◆ **SOURCE DATA**:
----

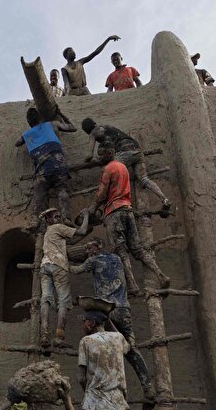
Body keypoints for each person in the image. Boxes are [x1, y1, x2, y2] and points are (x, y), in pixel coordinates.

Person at [69, 238, 154, 406]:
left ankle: (100, 389)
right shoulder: (116, 259)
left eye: (88, 248)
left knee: (99, 345)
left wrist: (61, 260)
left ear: (95, 247)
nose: (87, 252)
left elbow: (75, 270)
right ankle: (148, 387)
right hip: (123, 309)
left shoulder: (94, 260)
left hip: (105, 311)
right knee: (131, 349)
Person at [92, 144, 170, 292]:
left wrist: (94, 207)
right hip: (127, 209)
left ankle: (133, 285)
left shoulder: (108, 169)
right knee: (138, 249)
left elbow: (101, 195)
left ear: (109, 153)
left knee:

----

The answer must be every line of the records that holds the string "knee".

left knee: (99, 345)
right knee: (131, 349)
right knee: (138, 249)
left knee:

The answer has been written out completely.